Text section —
The late Mr. John Hare, who lived in India a long time, says, that a coarse kind of cloth, used for making sacks, &c., is now woven from Hibiscus bark.

As a further evidence, that the Molochina mentioned in the Periplus were made from the bark of the Hibiscus, we may refer to that admirable specimen of Eastern taste and ingenuity, the Sacontăla of the great Indian dramatist Calidāsa. Several passages of this poem make mention of the Valcăla, which the Sanscrit Lexicons, themselves of great antiquity, explain as meaning either bark, or a vesture made from it. We learn from Dr. Wallich, a celebrated Indian botanist, that many kinds of Hibiscus had this quality in an eminent degree, and, as their bark was in common use for making all kinds of cordage, it might undoubtedly be employed for weaving.

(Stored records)
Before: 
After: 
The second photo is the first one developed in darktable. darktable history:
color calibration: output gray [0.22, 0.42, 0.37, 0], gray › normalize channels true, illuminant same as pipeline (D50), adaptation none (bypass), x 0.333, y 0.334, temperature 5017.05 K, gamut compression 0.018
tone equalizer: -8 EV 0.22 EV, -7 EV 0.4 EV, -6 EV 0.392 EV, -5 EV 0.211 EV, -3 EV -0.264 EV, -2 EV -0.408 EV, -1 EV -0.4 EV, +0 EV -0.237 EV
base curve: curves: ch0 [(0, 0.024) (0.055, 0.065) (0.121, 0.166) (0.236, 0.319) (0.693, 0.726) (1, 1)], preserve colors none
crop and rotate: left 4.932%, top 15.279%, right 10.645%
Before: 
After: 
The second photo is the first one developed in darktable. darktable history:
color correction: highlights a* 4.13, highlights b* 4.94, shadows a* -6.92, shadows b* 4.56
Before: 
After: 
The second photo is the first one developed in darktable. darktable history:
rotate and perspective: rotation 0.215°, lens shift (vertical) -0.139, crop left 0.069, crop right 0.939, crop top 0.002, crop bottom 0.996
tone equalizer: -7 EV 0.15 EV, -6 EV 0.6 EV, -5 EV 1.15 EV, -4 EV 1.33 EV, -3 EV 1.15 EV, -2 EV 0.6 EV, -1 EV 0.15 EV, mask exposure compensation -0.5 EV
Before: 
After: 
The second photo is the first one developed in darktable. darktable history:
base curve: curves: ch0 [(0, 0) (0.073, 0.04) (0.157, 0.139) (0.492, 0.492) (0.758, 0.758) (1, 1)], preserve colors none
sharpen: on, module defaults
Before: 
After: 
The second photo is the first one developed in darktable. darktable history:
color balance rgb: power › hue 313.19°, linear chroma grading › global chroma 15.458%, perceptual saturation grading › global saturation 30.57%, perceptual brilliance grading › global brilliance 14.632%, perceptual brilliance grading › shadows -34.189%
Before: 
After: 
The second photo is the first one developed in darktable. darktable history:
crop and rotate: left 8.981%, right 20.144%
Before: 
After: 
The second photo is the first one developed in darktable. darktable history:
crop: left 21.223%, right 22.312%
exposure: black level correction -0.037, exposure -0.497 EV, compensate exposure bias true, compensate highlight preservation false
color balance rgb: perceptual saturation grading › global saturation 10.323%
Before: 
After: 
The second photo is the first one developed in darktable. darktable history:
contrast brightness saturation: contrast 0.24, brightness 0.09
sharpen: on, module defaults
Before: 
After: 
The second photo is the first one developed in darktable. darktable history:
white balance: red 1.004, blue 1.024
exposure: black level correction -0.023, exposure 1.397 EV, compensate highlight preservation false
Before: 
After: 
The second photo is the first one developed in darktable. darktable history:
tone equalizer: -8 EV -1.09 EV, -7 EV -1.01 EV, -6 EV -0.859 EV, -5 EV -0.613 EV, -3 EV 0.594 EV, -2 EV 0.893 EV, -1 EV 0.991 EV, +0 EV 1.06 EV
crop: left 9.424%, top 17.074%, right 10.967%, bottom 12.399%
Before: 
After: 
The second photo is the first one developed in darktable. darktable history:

Exercise requirements —
**1)** Rewrite the paragraph of the Hibiscus bark passage beginning "As a further evidence" as a short bulleted list that keeps its main facts.
**2)** Repeat the part of the Hibiscus bark passage starting with "The late Mr." and going on through "employed for weaving.".
**3)** Answer these questions from the Hibiscus bark passage above.
(a) According to Mr. John Hare, what is now woven from Hibiscus bark?
(b) How do the Sanscrit Lexicons explain the word Valcăla?
(c) How is Dr. Wallich described?

Answers to the problems —
**1)**
- The Sacontăla of the Indian dramatist Calidāsa is offered as further evidence that the Molochina in the Periplus were made from Hibiscus bark.
- Several passages of the poem mention the Valcăla.
- The ancient Sanscrit Lexicons explain Valcăla as either bark or a vesture made from it.
- According to the Indian botanist Dr. Wallich, many kinds of Hibiscus had this quality in an eminent degree.
- Their bark was commonly used for all kinds of cordage, so it could undoubtedly be used for weaving.

**2)**
The late Mr. John Hare, who lived in India a long time, says, that a coarse kind of cloth, used for making sacks, &c., is now woven from Hibiscus bark.

As a further evidence, that the Molochina mentioned in the Periplus were made from the bark of the Hibiscus, we may refer to that admirable specimen of Eastern taste and ingenuity, the Sacontăla of the great Indian dramatist Calidāsa. Several passages of this poem make mention of the Valcăla, which the Sanscrit Lexicons, themselves of great antiquity, explain as meaning either bark, or a vesture made from it. We learn from Dr. Wallich, a celebrated Indian botanist, that many kinds of Hibiscus had this quality in an eminent degree, and, as their bark was in common use for making all kinds of cordage, it might undoubtedly be employed for weaving.

**3)**
(a) A coarse kind of cloth used for making sacks and similar items.
(b) As meaning either bark or a vesture made from it.
(c) As a celebrated Indian botanist.